PUAN: 6/10
KİTABIN KONUSU
-Kitap kapağından alıntıdır.-
Yazın başıdır ve on bir yaşındaki Gregor dışında herkes yaz kampındadır. Gregor, babasının New York’taki evlerinden çıkıp kaybolmasından beri küçük kız kardeşlerine bakmaktadır. Özellikle de iki yaşındaki kardeşi Bot’a. Evlerinin bodrumunda çamaşır yıkarken, Bot bir hava boşluğunun içine düşüp kaybolur ve Gregor da onun arkasından gider. Artık Yeraltı’ndadırlar ve onları bambaşka bir dünya beklemektedir…
NEREDEN ESTİ?
Açlık Oyunları serisinden sonra eminim herkes "Suzanne Collins ne yazsa okunur" diye düşünmüştür. Ben de böyle düşündüm ve ne kadar hedef yaş kitlesinin düşük olduğunu sürekli kitap yorumlarında okusam da, Gregor serisine(Yeraltı Günlükleri Serisi demek bana zor geliyor) bir şans vermeye karar verdim. Bu arada, ileride pişman olmamak için serinin ilk kitabına 20 TL harcamak yerine kütüphaneden ödünç alıp, okumaya başladım :)
5 YORUM
1-Bir kapıdan geçip yeni bir dünyaya ulaşma fikri daha önce de düşünülmüştü tabii. Alice Harikalar Diyarında, Narnia Günlükleri, Coraline gibi... Bu kitabın kapağından özetini okurken aynı klişeyi yaşayacağım diye çok moralim bozulmuştu.
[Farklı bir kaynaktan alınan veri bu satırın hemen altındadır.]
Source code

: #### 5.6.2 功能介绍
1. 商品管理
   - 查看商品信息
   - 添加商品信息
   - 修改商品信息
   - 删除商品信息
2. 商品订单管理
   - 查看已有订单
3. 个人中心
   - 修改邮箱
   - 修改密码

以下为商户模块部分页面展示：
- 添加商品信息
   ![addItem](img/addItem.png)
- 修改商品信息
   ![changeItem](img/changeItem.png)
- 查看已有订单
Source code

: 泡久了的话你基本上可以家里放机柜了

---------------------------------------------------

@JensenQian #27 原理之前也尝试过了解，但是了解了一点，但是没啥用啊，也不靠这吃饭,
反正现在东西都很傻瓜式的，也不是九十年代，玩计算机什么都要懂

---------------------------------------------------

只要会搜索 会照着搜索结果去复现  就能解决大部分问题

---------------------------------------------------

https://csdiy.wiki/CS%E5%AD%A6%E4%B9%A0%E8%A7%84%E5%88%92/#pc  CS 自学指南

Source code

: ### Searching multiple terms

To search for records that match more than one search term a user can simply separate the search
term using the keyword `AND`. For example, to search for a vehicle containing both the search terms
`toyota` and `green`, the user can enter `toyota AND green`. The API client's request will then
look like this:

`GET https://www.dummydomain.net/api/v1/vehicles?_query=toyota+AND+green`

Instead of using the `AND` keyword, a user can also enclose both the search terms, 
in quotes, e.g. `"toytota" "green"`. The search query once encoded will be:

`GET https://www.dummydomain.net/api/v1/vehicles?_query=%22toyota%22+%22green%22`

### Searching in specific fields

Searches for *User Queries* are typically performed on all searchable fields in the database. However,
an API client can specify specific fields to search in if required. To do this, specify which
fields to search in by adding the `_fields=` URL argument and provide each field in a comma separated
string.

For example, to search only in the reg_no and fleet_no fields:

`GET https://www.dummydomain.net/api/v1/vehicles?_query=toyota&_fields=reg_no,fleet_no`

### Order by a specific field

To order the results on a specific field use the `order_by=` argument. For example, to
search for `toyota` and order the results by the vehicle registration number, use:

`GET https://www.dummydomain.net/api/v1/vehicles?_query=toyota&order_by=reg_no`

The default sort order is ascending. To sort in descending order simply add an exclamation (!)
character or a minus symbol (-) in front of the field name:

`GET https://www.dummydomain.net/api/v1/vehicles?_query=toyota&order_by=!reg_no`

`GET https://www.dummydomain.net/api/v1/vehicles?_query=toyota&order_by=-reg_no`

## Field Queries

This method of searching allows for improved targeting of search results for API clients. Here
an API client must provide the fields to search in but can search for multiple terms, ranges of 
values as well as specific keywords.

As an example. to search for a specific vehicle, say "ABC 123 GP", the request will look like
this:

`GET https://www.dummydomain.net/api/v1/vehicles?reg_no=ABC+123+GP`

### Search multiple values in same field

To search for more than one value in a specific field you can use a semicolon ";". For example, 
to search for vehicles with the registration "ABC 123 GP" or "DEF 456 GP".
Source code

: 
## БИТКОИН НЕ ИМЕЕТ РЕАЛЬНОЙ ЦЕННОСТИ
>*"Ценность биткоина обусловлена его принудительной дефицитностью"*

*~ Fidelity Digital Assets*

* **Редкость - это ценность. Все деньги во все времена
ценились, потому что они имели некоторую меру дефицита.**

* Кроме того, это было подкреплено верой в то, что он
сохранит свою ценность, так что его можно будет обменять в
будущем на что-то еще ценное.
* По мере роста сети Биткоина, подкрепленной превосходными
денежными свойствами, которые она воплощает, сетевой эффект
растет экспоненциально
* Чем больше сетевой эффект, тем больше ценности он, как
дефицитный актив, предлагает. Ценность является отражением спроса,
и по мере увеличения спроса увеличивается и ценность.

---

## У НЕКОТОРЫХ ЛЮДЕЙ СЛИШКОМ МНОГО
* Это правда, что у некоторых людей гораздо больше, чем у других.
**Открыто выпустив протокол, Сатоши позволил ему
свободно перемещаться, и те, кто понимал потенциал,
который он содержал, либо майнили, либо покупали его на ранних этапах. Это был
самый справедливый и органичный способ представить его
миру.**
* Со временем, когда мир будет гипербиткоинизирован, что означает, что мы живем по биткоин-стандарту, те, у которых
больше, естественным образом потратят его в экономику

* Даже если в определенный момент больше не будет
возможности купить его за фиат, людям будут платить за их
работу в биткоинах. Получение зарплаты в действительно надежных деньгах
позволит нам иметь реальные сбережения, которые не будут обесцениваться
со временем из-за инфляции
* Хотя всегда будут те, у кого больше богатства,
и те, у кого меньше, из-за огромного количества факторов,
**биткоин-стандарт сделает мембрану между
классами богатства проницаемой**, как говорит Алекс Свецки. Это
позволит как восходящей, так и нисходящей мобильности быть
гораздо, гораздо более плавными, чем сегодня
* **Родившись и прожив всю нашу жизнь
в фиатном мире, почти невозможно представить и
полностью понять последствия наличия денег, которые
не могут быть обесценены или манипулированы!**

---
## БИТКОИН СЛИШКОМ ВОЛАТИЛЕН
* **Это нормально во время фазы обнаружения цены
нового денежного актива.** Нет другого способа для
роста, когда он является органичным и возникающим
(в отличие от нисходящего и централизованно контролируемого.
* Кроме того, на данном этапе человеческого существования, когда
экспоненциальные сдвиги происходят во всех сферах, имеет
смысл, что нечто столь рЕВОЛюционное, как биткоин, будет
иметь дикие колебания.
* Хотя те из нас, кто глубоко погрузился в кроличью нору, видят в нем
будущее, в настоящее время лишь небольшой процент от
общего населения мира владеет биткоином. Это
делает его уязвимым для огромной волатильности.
Ama gel gelelim korktuğum olmadı. Karakterlerimiz her ne kadar yeni ve farklı bir dünyaya adım atmış olsalar da hala dünya gezegenindelerdi. Tabii birazcık(!) daha aşağısında, yani Yeraltı'nda.
2-Kitabın baş karakterlerinden biri 2 yaşında olunca ve yaşından büyük davrandığı bazı kısımlar olunca ister istemez kurgudaki gerçekliği sorguluyor insan. Tamam, her şey(olaylar, yerler, eşyalar) gerçek dışı olabilir bir kurgu romanında; ama karakterlerin gerçekliği benim için ödün veremeyeceğim bir husus. Kimse alınmasın; özellikle de sen, Suzanne.
3-Yeraltı'ndaki mekanı tekrar tekrar okumama rağmen bi türlü aklımda şekillendiremedim maalesef. Ya kafam çok dağınıktı ya da yazarın betimlemeleri yetersizdi. Ben yine de kadıncağızın :) günahını almayayım; hadi bu da benim hatam olsun.
4-Aslında yazar, Gregor serisini Açlık Oyunları serisinden önce yazmış. Ama bizde tam tersi bir sırayla basıldı sanırım. Böyle olunca da Türkiye'de yetişkin ve genç-yetişkin kesim özellikle beklentiyi çok yüksekte tuttu sanırım. Kitap her şeye rağmen fena değildi aslında; sadece hitap ettiği yaş aralığı Açlık Oyunları serisindekinin çok altındaydı.
5-Kitapta çok beğendiğim 2 yerden alıntı:
"Açlıktan ölürsen babamı asla bulamam," dedi Gregor.
"Doğru," dedi Ripred, bütün bir sandviçi ağzına tıkarak. "Böyle bir anlayışa sahip olmana sevindim. Karşılıklı ihtiyaçlar, güçlü bir bağdır. Arkadaşlıktan ve sevgiden daha güçlü."
"Peki o zaman, Gregor, sana vermek istediğiim hediyeyi biliyorum, ama onu sadece kendi içinde bulabilirsin," dedi Vikus.
"Neymiş o?" diye sordu Gregor.
"Umut," dedi Vikus. "Onu bulmanın çok zor olduğu anlar olacaktır. Onun yerine nefret etmeyi seçmenin çok daha kolay olduğu anlar. Ama huzur bulmak istiyorsan, ilk önce bunun mümkün olduğunu umut edebilmelisin."
"Bunu yapabileceğimi düşünmüyor musun?" diye sordu Gregor.
"Tam aksine, yapabileceğine dair büyük umudum var," dedi Vikus.